Addressing the focus of this camera. It’s one weakness has been upclose critical focus situations but as the years have passed I’ve taught myself how to overcome this with now pleasing results and I’m from the focus is king crowd. Yes, it will be a sad day when I have to start dating again but until that time I will enjoy every minute we get to spend together.
On a final note, the sample images don’t even begin to show the sharpness of the 90 and 45. They always amaze me when I make a print and they are a perfect match for printing at 720(widely unknown feature) on an epson pro printer. If you love detail, beautiful dynamic range and color rendition then look no further.
What can I say? I’m totally smitten and madly in love.
Thank you for that entertaining and practical review!

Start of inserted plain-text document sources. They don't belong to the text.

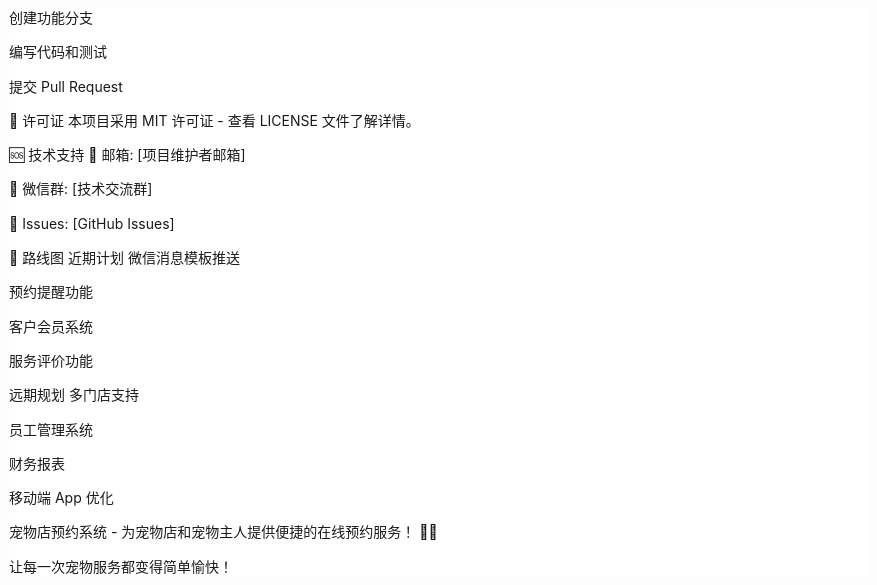 创建功能分支

编写代码和测试

提交 Pull Request

📄 许可证
本项目采用 MIT 许可证 - 查看 LICENSE 文件了解详情。

🆘 技术支持
📧 邮箱: [项目维护者邮箱]

💬 微信群: [技术交流群]

🐛 Issues: [GitHub Issues]

🔮 路线图
近期计划
微信消息模板推送

预约提醒功能

客户会员系统

服务评价功能

远期规划
多门店支持

员工管理系统

财务报表

移动端 App 优化

宠物店预约系统 - 为宠物店和宠物主人提供便捷的在线预约服务！ 🐾✨

让每一次宠物服务都变得简单愉快！
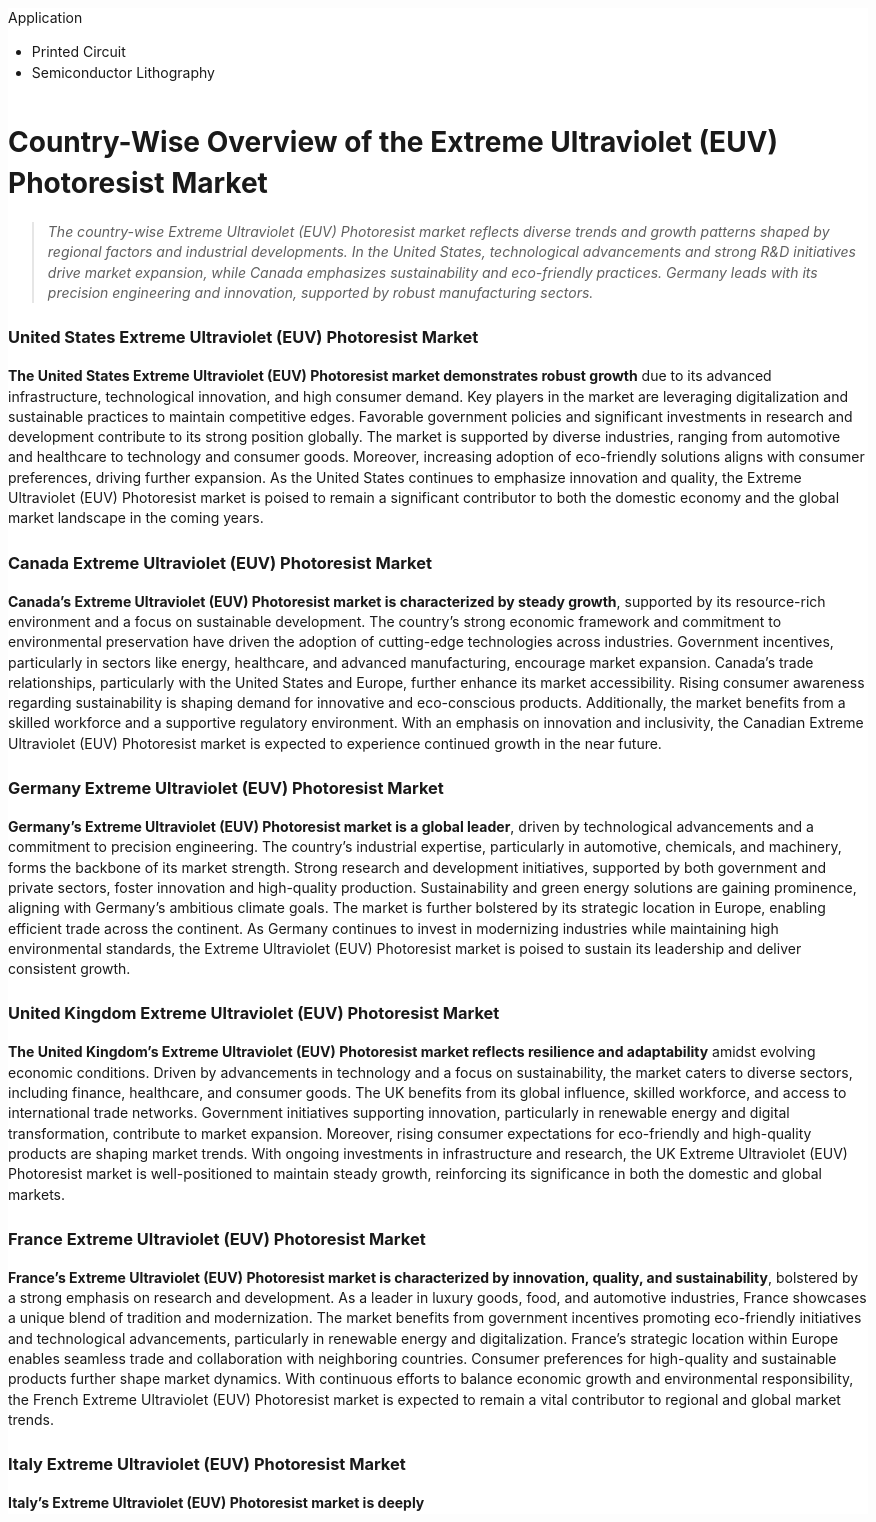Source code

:Application</h3><ul><li>Printed Circuit</li><li>Semiconductor Lithography</li></ul><h1><span class="">Country-Wise Overview of the Extreme Ultraviolet (EUV) Photoresist Market<br /></span></h1><blockquote><p><em><span class="">The country-wise Extreme Ultraviolet (EUV) Photoresist market reflects diverse trends and growth patterns shaped by regional factors and industrial developments. In the United States, technological advancements and strong R&amp;D initiatives drive market expansion, while Canada emphasizes sustainability and eco-friendly practices. Germany leads with its precision engineering and innovation, supported by robust manufacturing sectors.</span></em></p></blockquote><h3><strong>United States Extreme Ultraviolet (EUV) Photoresist Market</strong></h3><p><strong>The United States Extreme Ultraviolet (EUV) Photoresist market demonstrates robust growth</strong> due to its advanced infrastructure, technological innovation, and high consumer demand. Key players in the market are leveraging digitalization and sustainable practices to maintain competitive edges. Favorable government policies and significant investments in research and development contribute to its strong position globally. The market is supported by diverse industries, ranging from automotive and healthcare to technology and consumer goods. Moreover, increasing adoption of eco-friendly solutions aligns with consumer preferences, driving further expansion. As the United States continues to emphasize innovation and quality, the Extreme Ultraviolet (EUV) Photoresist market is poised to remain a significant contributor to both the domestic economy and the global market landscape in the coming years.</p><h3><strong>Canada Extreme Ultraviolet (EUV) Photoresist Market</strong></h3><p><strong>Canada&rsquo;s Extreme Ultraviolet (EUV) Photoresist market is characterized by steady growth</strong>, supported by its resource-rich environment and a focus on sustainable development. The country&rsquo;s strong economic framework and commitment to environmental preservation have driven the adoption of cutting-edge technologies across industries. Government incentives, particularly in sectors like energy, healthcare, and advanced manufacturing, encourage market expansion. Canada&rsquo;s trade relationships, particularly with the United States and Europe, further enhance its market accessibility. Rising consumer awareness regarding sustainability is shaping demand for innovative and eco-conscious products. Additionally, the market benefits from a skilled workforce and a supportive regulatory environment. With an emphasis on innovation and inclusivity, the Canadian Extreme Ultraviolet (EUV) Photoresist market is expected to experience continued growth in the near future.</p><h3><strong>Germany Extreme Ultraviolet (EUV) Photoresist Market</strong></h3><p><strong>Germany&rsquo;s Extreme Ultraviolet (EUV) Photoresist market is a global leader</strong>, driven by technological advancements and a commitment to precision engineering. The country&rsquo;s industrial expertise, particularly in automotive, chemicals, and machinery, forms the backbone of its market strength. Strong research and development initiatives, supported by both government and private sectors, foster innovation and high-quality production. Sustainability and green energy solutions are gaining prominence, aligning with Germany&rsquo;s ambitious climate goals. The market is further bolstered by its strategic location in Europe, enabling efficient trade across the continent. As Germany continues to invest in modernizing industries while maintaining high environmental standards, the Extreme Ultraviolet (EUV) Photoresist market is poised to sustain its leadership and deliver consistent growth.</p><h3><strong>United Kingdom Extreme Ultraviolet (EUV) Photoresist Market</strong></h3><p><strong>The United Kingdom&rsquo;s Extreme Ultraviolet (EUV) Photoresist market reflects resilience and adaptability</strong> amidst evolving economic conditions. Driven by advancements in technology and a focus on sustainability, the market caters to diverse sectors, including finance, healthcare, and consumer goods. The UK benefits from its global influence, skilled workforce, and access to international trade networks. Government initiatives supporting innovation, particularly in renewable energy and digital transformation, contribute to market expansion. Moreover, rising consumer expectations for eco-friendly and high-quality products are shaping market trends. With ongoing investments in infrastructure and research, the UK Extreme Ultraviolet (EUV) Photoresist market is well-positioned to maintain steady growth, reinforcing its significance in both the domestic and global markets.</p><h3><strong>France Extreme Ultraviolet (EUV) Photoresist Market</strong></h3><p><strong>France&rsquo;s Extreme Ultraviolet (EUV) Photoresist market is characterized by innovation, quality, and sustainability</strong>, bolstered by a strong emphasis on research and development. As a leader in luxury goods, food, and automotive industries, France showcases a unique blend of tradition and modernization. The market benefits from government incentives promoting eco-friendly initiatives and technological advancements, particularly in renewable energy and digitalization. France&rsquo;s strategic location within Europe enables seamless trade and collaboration with neighboring countries. Consumer preferences for high-quality and sustainable products further shape market dynamics. With continuous efforts to balance economic growth and environmental responsibility, the French Extreme Ultraviolet (EUV) Photoresist market is expected to remain a vital contributor to regional and global market trends.</p><h3><strong>Italy Extreme Ultraviolet (EUV) Photoresist Market</strong></h3><p><strong>Italy&rsquo;s Extreme Ultraviolet (EUV) Photoresist market is deeply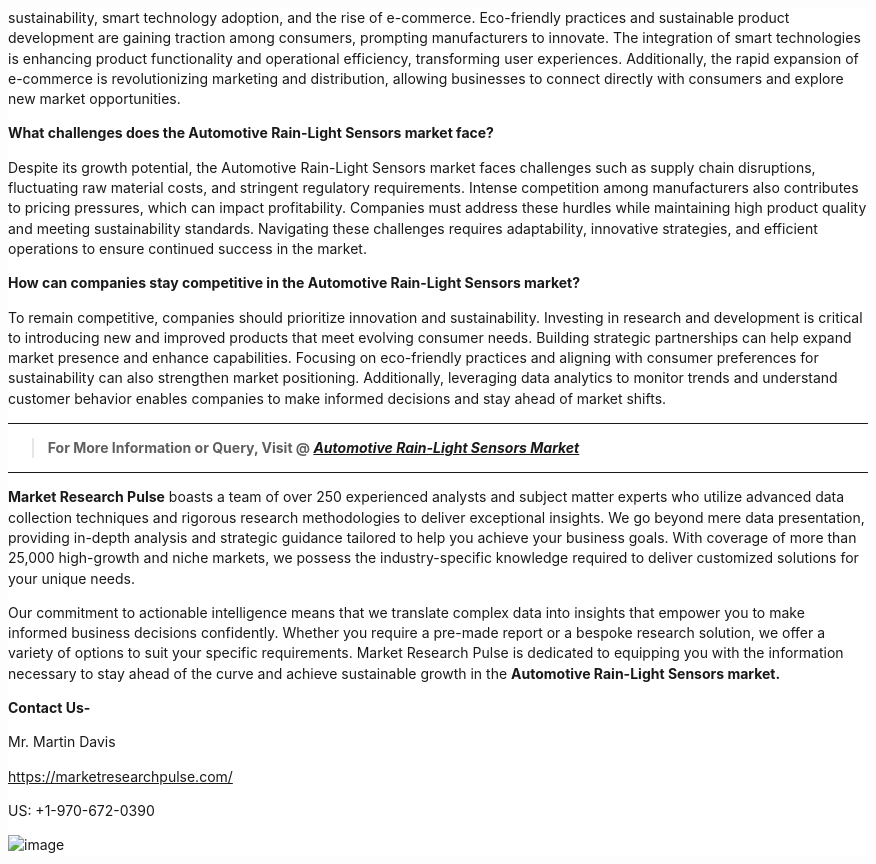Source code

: sustainability, smart technology adoption, and the rise of e-commerce. Eco-friendly practices and sustainable product development are gaining traction among consumers, prompting manufacturers to innovate. The integration of smart technologies is enhancing product functionality and operational efficiency, transforming user experiences. Additionally, the rapid expansion of e-commerce is revolutionizing marketing and distribution, allowing businesses to connect directly with consumers and explore new market opportunities.</p><p><strong>What challenges does the Automotive Rain-Light Sensors market face?</strong></p><p>Despite its growth potential, the Automotive Rain-Light Sensors market faces challenges such as supply chain disruptions, fluctuating raw material costs, and stringent regulatory requirements. Intense competition among manufacturers also contributes to pricing pressures, which can impact profitability. Companies must address these hurdles while maintaining high product quality and meeting sustainability standards. Navigating these challenges requires adaptability, innovative strategies, and efficient operations to ensure continued success in the market.</p><p><strong>How can companies stay competitive in the Automotive Rain-Light Sensors market?</strong></p><p>To remain competitive, companies should prioritize innovation and sustainability. Investing in research and development is critical to introducing new and improved products that meet evolving consumer needs. Building strategic partnerships can help expand market presence and enhance capabilities. Focusing on eco-friendly practices and aligning with consumer preferences for sustainability can also strengthen market positioning. Additionally, leveraging data analytics to monitor trends and understand customer behavior enables companies to make informed decisions and stay ahead of market shifts.</p><hr /><blockquote><p><strong>For More Information or Query, Visit @&nbsp;<em><a href="https://marketresearchpulse.com/report/109647/automotive-rain-light-sensors-market?utm_source=Linkedin&utm_medium=030">Automotive Rain-Light Sensors Market</a></em></strong></p></blockquote><hr /><p><strong>Market Research Pulse</strong> boasts a team of over 250 experienced analysts and subject matter experts who utilize advanced data collection techniques and rigorous research methodologies to deliver exceptional insights. We go beyond mere data presentation, providing in-depth analysis and strategic guidance tailored to help you achieve your business goals. With coverage of more than 25,000 high-growth and niche markets, we possess the industry-specific knowledge required to deliver customized solutions for your unique needs.</p><p>Our commitment to actionable intelligence means that we translate complex data into insights that empower you to make informed business decisions confidently. Whether you require a pre-made report or a bespoke research solution, we offer a variety of options to suit your specific requirements. Market Research Pulse is dedicated to equipping you with the information necessary to stay ahead of the curve and achieve sustainable growth in the <strong>Automotive Rain-Light Sensors market.</strong></p><p><strong>Contact Us-</strong></p><p>Mr. Martin Davis</p><p>https://marketresearchpulse.com/</p><p>US: +1-970-672-0390</p>
![image](https://github.com/user-attachments/assets/8fd18f38-7797-42a2-85a7-9740cce29c49)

Condolences as well, on the tragic demise of your GA 645. A few ‘G’ lenses that you missed out on; the 16 Hologon, 21 Biogon and 35-70 Vario-Sonnar. You could be forgiven for the 16 and its challenging idiosyncrasies but the 21 is purportedly as top-notch as the larger Contax/Zeiss SLR versions.
For a RF-like camera, the Contax G and its 16-90mm range of glass was pretty comprehensive; Leica only extends that to 135mm, a lens that’s damned-near-impossible to focus on a .72 RF.
Maybe it’s Hasselblad time for you and your cache of 120 film?